§ QUOTED PASSAGE

☆ ☆ ☆

Copyright © 1997, by the author(s). All rights reserved.

Permission to make digital or hard copies of all or part of this work for personal or classroom use is granted without fee provided that copies are not made or distributed for profit or commercial advantage and that copies bear this notice and the full citation on the first page. To copy otherwise, to republish, to post on servers or to redistribute to lists, requires prior specific permission.

## FUNCTIONAL MEASUREMENTS OF THE FIRST ANALOG INPUT/OUTPUT CNN UNIVERSAL CHIP

by

A. Zarándy, J. M. Cruz, P. Szolgay, P. Földesy, L. O. Chua, and T. Roska

Memorandum No. UCB/ERL M97/95

15 December 1997

## FUNCTIONAL MEASUREMENTS OF THE FIRST ANALOG INPUT/OUTPUT CNN UNIVERSAL CHIP

.

by

A. Zarándy, J. M. Cruz, P. Szolgay, P. Földesy, L. O. Chua, and T. Roska

Memorandum No. UCB/ERL M97/95

15 December 1997

## **ELECTRONICS RESEARCH LABORATORY**

College of Engineering University of California, Berkeley 94720

# Functional Measurements of the First Analog Input/Output CNN Universal Chip

Á. Zarándy, J. M. Cruz, P. Szolgay, P. Földesy, L.O. Chua, and T. Roska

Abstract: The measurements and the functional tests of the first operational analog input - analog output CNN Universal chip are done and presented in this paper. The chip design issues are recalled. Some image processing template applications are introduced. The solution of a 2D partial differential equation is also introduced. Some nonideal properties of the analog VLSI realization and a possible compensation method is showed.

☆ ☆ ☆

§ ENTRIES
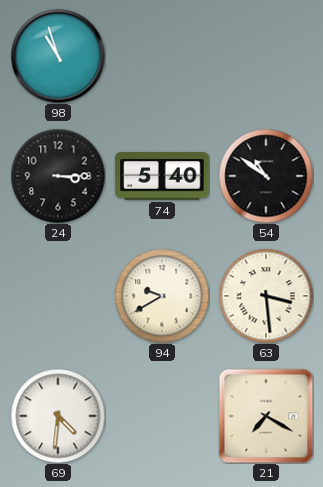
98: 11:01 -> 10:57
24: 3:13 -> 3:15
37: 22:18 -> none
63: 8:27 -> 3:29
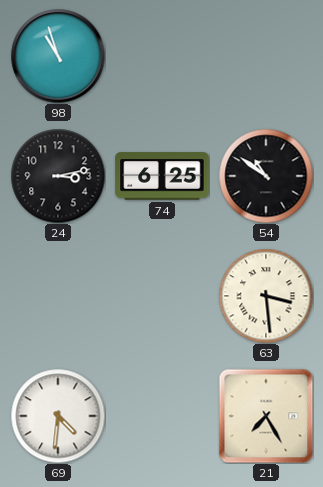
24: 3:15 -> 3:13
74: 5:40 -> 6:25
94: 9:40 -> none
21: 7:20 -> 7:25
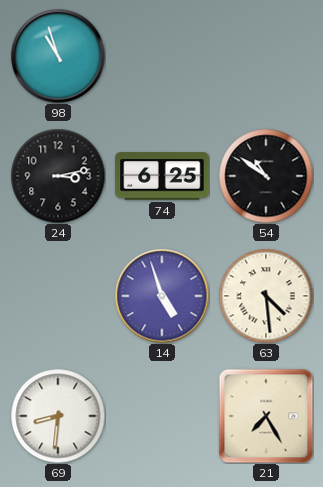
14: none -> 4:57
63: 3:29 -> 4:29
69: 4:31 -> 8:31
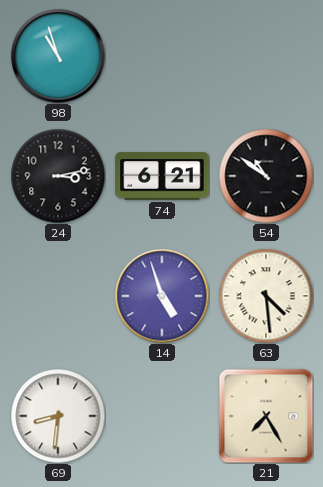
74: 6:25 -> 6:21
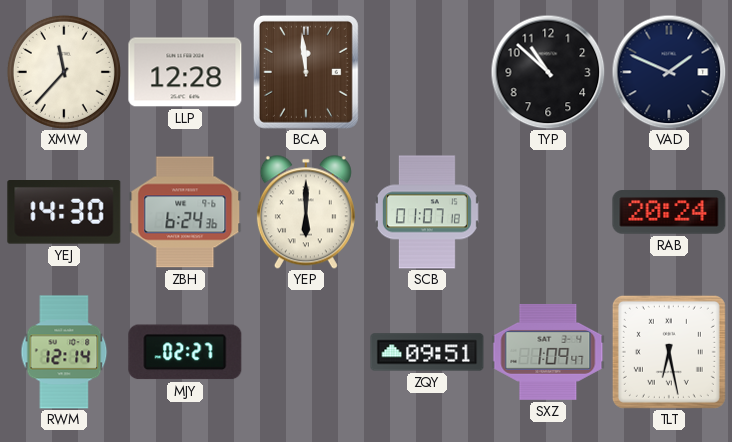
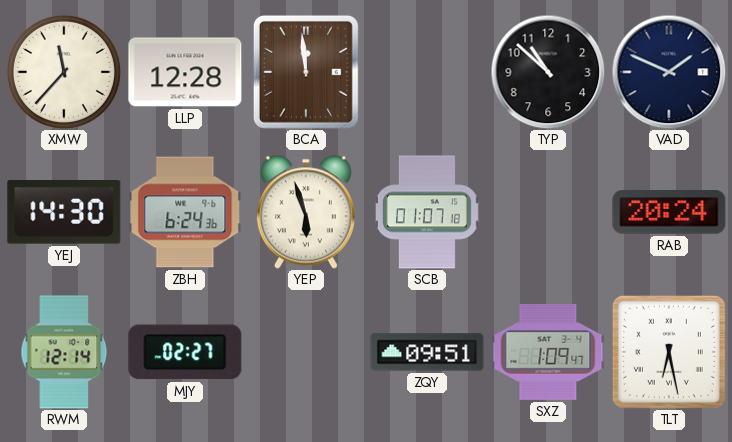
YEP: 6:00 -> 5:57
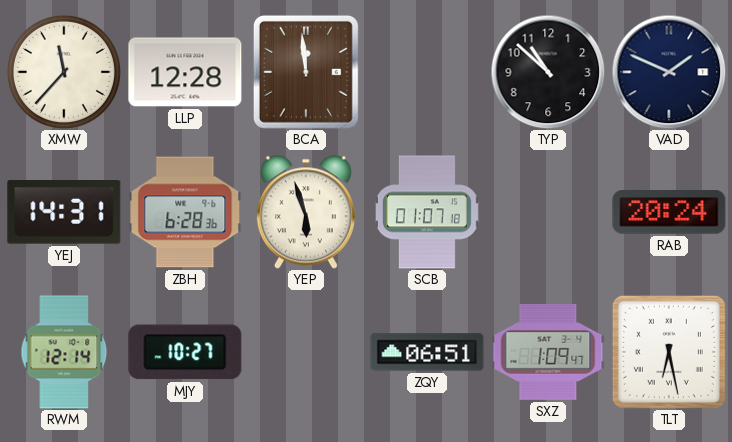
YEJ: 14:30 -> 14:31
ZBH: 6:24 -> 6:28
MJY: 02:27 -> 10:27
ZQY: 09:51 -> 06:51
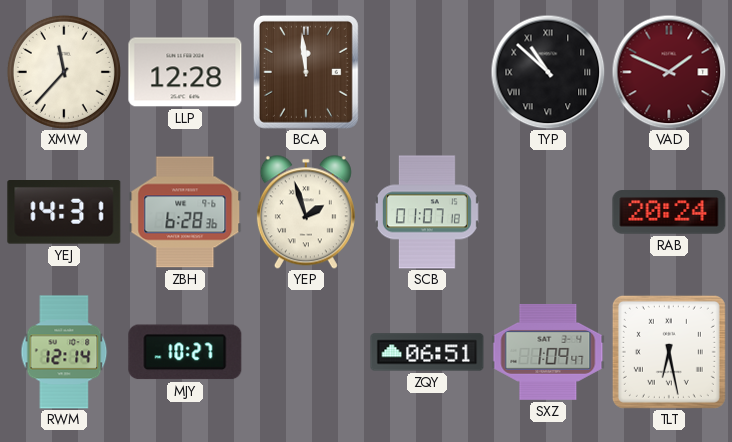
TYP numerals: Arabic -> Roman
VAD dial: navy -> burgundy
YEP: 5:57 -> 1:57
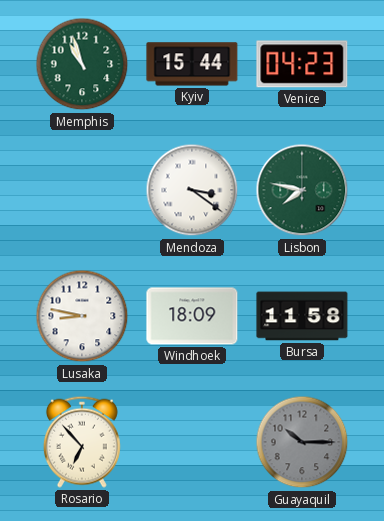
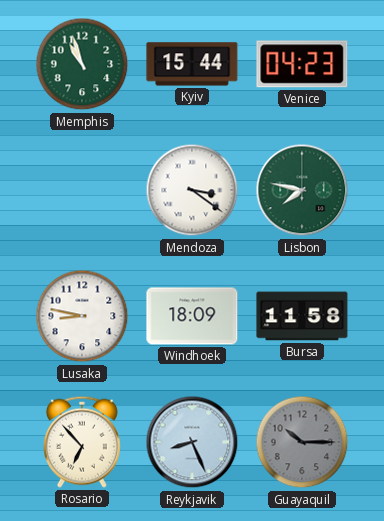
Reykjavik: none -> 8:26
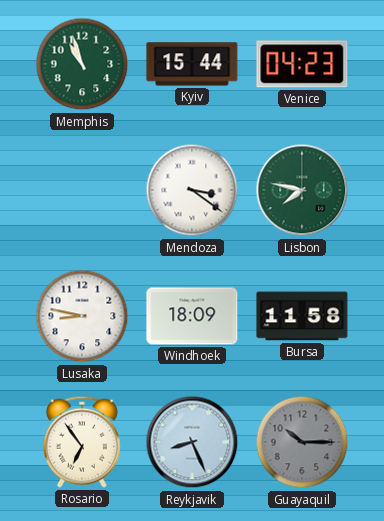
Rosario: 6:53 -> 6:54
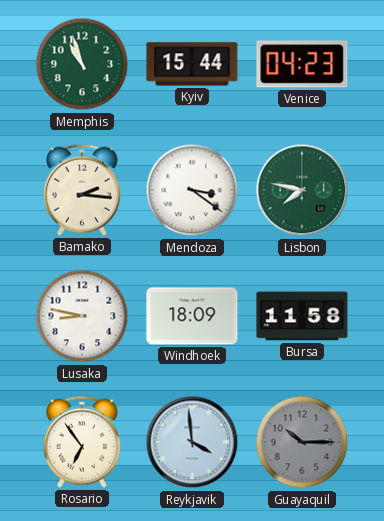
Bamako: none -> 2:16
Reykjavik: 8:26 -> 3:59
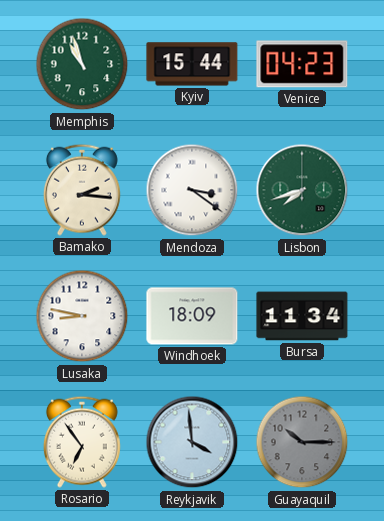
Lisbon: 7:47 -> 7:42
Bursa: 11:58 -> 11:34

☆ ☆ ☆

§ WHAT YOU NEED TO DO
What memorandum number does the CNN chip paper carry?

§ CORRECT RESULT
UCB/ERL M97/95